Tucked into the FDA innovations of the 21st Century Cures Act recently passed by the House of Representatives and sent over to the Senate is a subtitle on interoperability. (Link goes to bill summary and status page. See Title II – Delivery, Subtitle A – Interoperability, pp. 244-298 of the PDF of the bill as sent from the House to the Senate. H.R. 6, 21st Century Cures Act.) Your faithful HealthBlawger will highlight some interesting points; it is worth reading the whole subtitle.
ONC issued a draft ten-year interoperability roadmap earlier this year. While it represents a thoughtful plan for getting from here to there, not everyone is content to wait ten years; in fact, some of us believe that we should be looking ahead, beyond interoperability. At the direction of Congress, ONC issued a report on information blocking practices in the EHR vendor community. Congress is now focused on refining the definition of interoperability and fleshing out the regulatory space around interoperability, so that we get there sooner, and so that there are consequences for those who don’t play nice.
As is often the case in turgid legislative prose, the bill’s authors buried the lede: Please start reading on pp. 296-298, in the section titled “Patient Engagement and Empowerment” (Sec. 3010A(h)):
It is the sense of Congress that
(1) if the strategic goals that Congress set forth in the HITECH Act are to be achieved, interoperability is best achieved with individuals and authorized representatives having equal access to the health information of such individuals in electronic format;
(2) patients have the right to the entirety of the health information of such individuals, including such information contained in an electronic health record of such individuals;
(3) such right extends to both structured and unstructured data; [and]
(4) such right extends to authorized representatives of the individual involved, such as caretakers of such individual, family members of such individual, and guardians of such individual[.]
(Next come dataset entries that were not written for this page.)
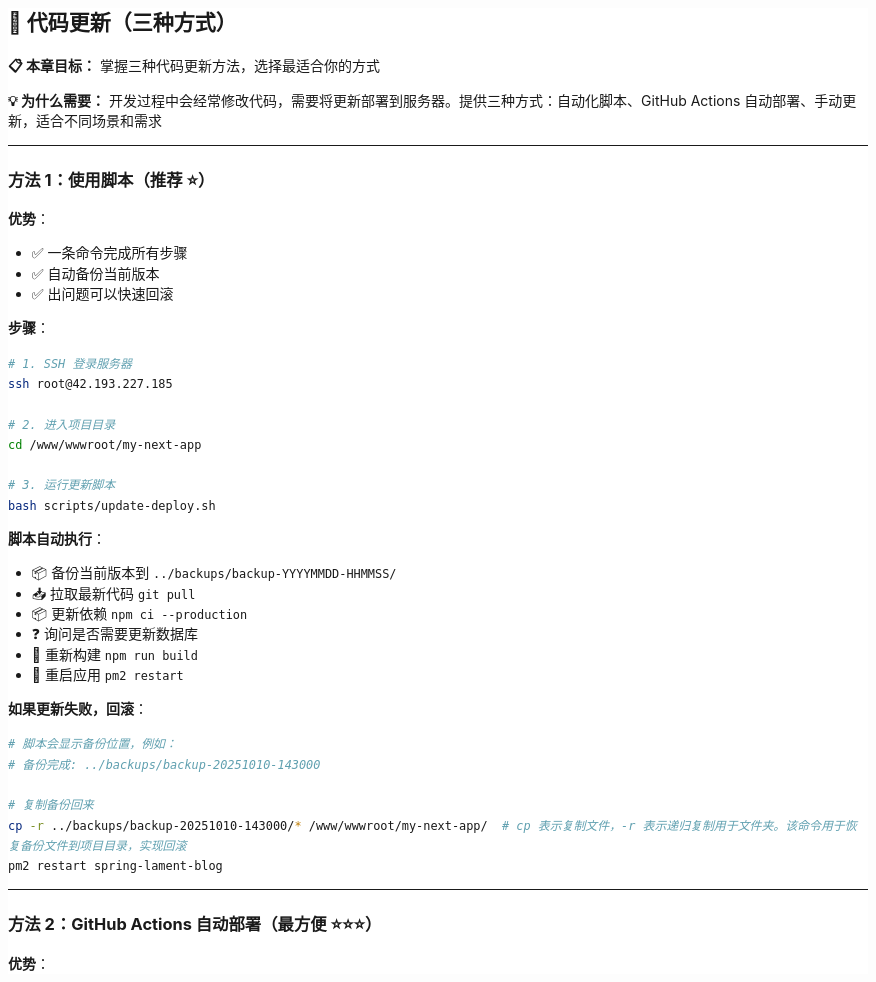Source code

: 
## 🔄 代码更新（三种方式）

**📋 本章目标：** 掌握三种代码更新方法，选择最适合你的方式

**💡 为什么需要：** 开发过程中会经常修改代码，需要将更新部署到服务器。提供三种方式：自动化脚本、GitHub Actions 自动部署、手动更新，适合不同场景和需求

---

### 方法 1：使用脚本（推荐 ⭐）

**优势**：

- ✅ 一条命令完成所有步骤
- ✅ 自动备份当前版本
- ✅ 出问题可以快速回滚

**步骤**：

```bash
# 1. SSH 登录服务器
ssh root@42.193.227.185

# 2. 进入项目目录
cd /www/wwwroot/my-next-app

# 3. 运行更新脚本
bash scripts/update-deploy.sh
```

**脚本自动执行**：

- 📦 备份当前版本到 `../backups/backup-YYYYMMDD-HHMMSS/`
- 📥 拉取最新代码 `git pull`
- 📦 更新依赖 `npm ci --production`
- ❓ 询问是否需要更新数据库
- 🔨 重新构建 `npm run build`
- 🔄 重启应用 `pm2 restart`

**如果更新失败，回滚**：

```bash
# 脚本会显示备份位置，例如：
# 备份完成: ../backups/backup-20251010-143000

# 复制备份回来
cp -r ../backups/backup-20251010-143000/* /www/wwwroot/my-next-app/  # cp 表示复制文件，-r 表示递归复制用于文件夹。该命令用于恢复备份文件到项目目录，实现回滚
pm2 restart spring-lament-blog
```

---

### 方法 2：GitHub Actions 自动部署（最方便 ⭐⭐⭐）

**优势**：

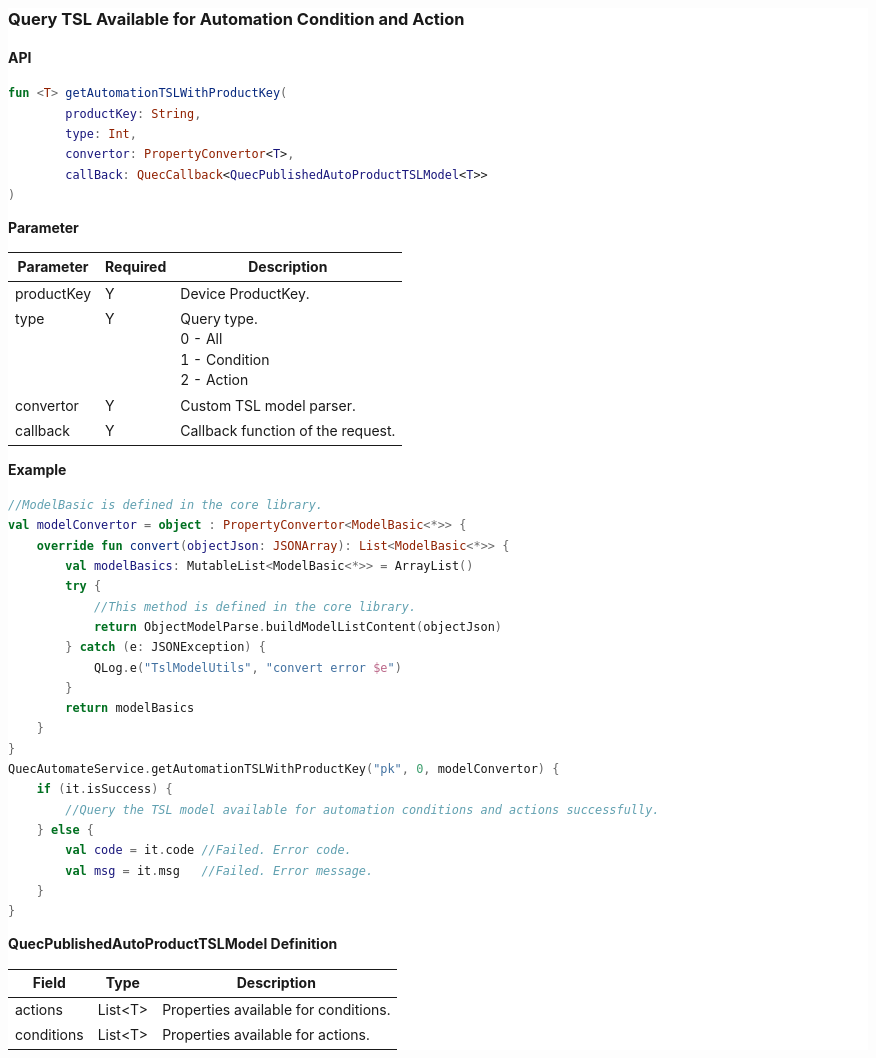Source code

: ### Query TSL Available for Automation Condition and Action

**API**

```kotlin
fun <T> getAutomationTSLWithProductKey(
        productKey: String,
        type: Int,
        convertor: PropertyConvertor<T>,
        callBack: QuecCallback<QuecPublishedAutoProductTSLModel<T>>
)
```

**Parameter**

| Parameter  | Required | Description                                                 |
| ---------- | -------- | ----------------------------------------------------------- |
| productKey | Y        | Device ProductKey.                                          |
| type       | Y        | Query type.<br />0 - All<br />1 - Condition<br />2 - Action |
| convertor  | Y        | Custom TSL model parser.                                    |
| callback   | Y        | Callback function of the request.                           |

**Example**

```kotlin
//ModelBasic is defined in the core library.
val modelConvertor = object : PropertyConvertor<ModelBasic<*>> {
    override fun convert(objectJson: JSONArray): List<ModelBasic<*>> {
        val modelBasics: MutableList<ModelBasic<*>> = ArrayList()
        try {
            //This method is defined in the core library.
            return ObjectModelParse.buildModelListContent(objectJson)
        } catch (e: JSONException) {
            QLog.e("TslModelUtils", "convert error $e")
        }
        return modelBasics
    }
}
QuecAutomateService.getAutomationTSLWithProductKey("pk", 0, modelConvertor) {
    if (it.isSuccess) {
        //Query the TSL model available for automation conditions and actions successfully.
    } else {
        val code = it.code //Failed. Error code.
        val msg = it.msg   //Failed. Error message.
    }
}
```

**QuecPublishedAutoProductTSLModel Definition**

| Field      | Type       | Description                          |
| ---------- | ---------- | ------------------------------------ |
| actions    | List&lt;T> | Properties available for conditions. |
| conditions | List&lt;T> | Properties available for actions.    |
In order to address this “sense of Congress” the bill tackles a redefinition of interoperability, in Section 3010:
‘‘(a) INTEROPERABILITY.—In order for health information technology to be considered interoperable, such technology must satisfy the following criteria:
‘‘(1) SECURE TRANSFER.—The technology allows the secure transfer of all electronically accessible health information to and from any and all health information technology for authorized use under applicable State or Federal law.
‘‘(2) COMPLETE ACCESS TO HEALTH INFORMATION.—The technology allows for complete access, exchange, and use of all electronically accessible health information for authorized use under applicable State or Federal law without special effort by the requestor of such health information.
‘‘(3) NO INFORMATION BLOCKING.—The technology is not configured, set up, or implemented to information block, as defined in section 3010A(d).
The definition of information blocking is more extensive – follow the link to read it in full. The core of the definition is as follows: With respect to access, use and exchange of EHRs and other HIT, business, technical and organizational practices that the person behind the practices knows or should know prevent or materially discourage the access, exchange or use of electronic health information. Examples include business terms and practices that restrict authorized uses of data; unreasonable prices for exchange, portability, interfaces; nonstandard architecture that is likely to make interoperability more expensive; and developing HIT in a way that is likely to lead to lock-in of users, lead to waste, fraud or abuse, or impede innovation.
In its report to Congress, ONC used the phrase “knowingly and unreasonably” to define information blocking. The bill retains the four categories of examples of prohibited practices, but broadens the “intent” element to “known or should have known.”
At the core of the bill’s definition of interoperability: “Complete access . . . without special effort.” Sounds like a dream, right? Well, the bill’s authors would like to see this become reality by 2018. For all certifications of EHRs on or after January 1, 2018, the standards laid out in the bill, and to be fleshed out in regulation, must be satisfied.
The bill abolishes the Health IT Standards Committee and proposes to have the work of developing interoperability standards contracted out though usual procurement channels, and reviewed and approved by NIST and the Secretary of HHS in addition to ONC. It also requires attestations by EHR vendors as to their products’ compliance with the interoperability standard, and it calls for the creation of a federal website that will have full transparent pricing for every certified EHR (and its components and interfaces) — as an aside, wouldn’t it be nice if the federales had that sort of pricing transparency approach for all patients and all health care expenses? — and for the provision of full copies of health records to patients at no charge.
The bill describes a process for imposition of civil monetary penalties and decertification of EHRs if they do not meet, or continue to meet, interoperability standards. Providers using decertified EHRs will be given at least a year to transition to a new EHR.
Overall, this looks like a step in the right direction, though I am sure many will find fault with parts of the bill. For example, patient advocates may wonder why standards development is being wrested from an advisory committee and handed over to one or more government contractors, or why there is a potentially huge exception being made to the definition of impermissible information blocking — as in: it’s OK if it’s needed in order to promote competition. The EHR industry may also wonder about farming out of standards development (is Congress concerned about regulatory capture?) and may generally balk at the way in which Congress is seeking to turn up the heat.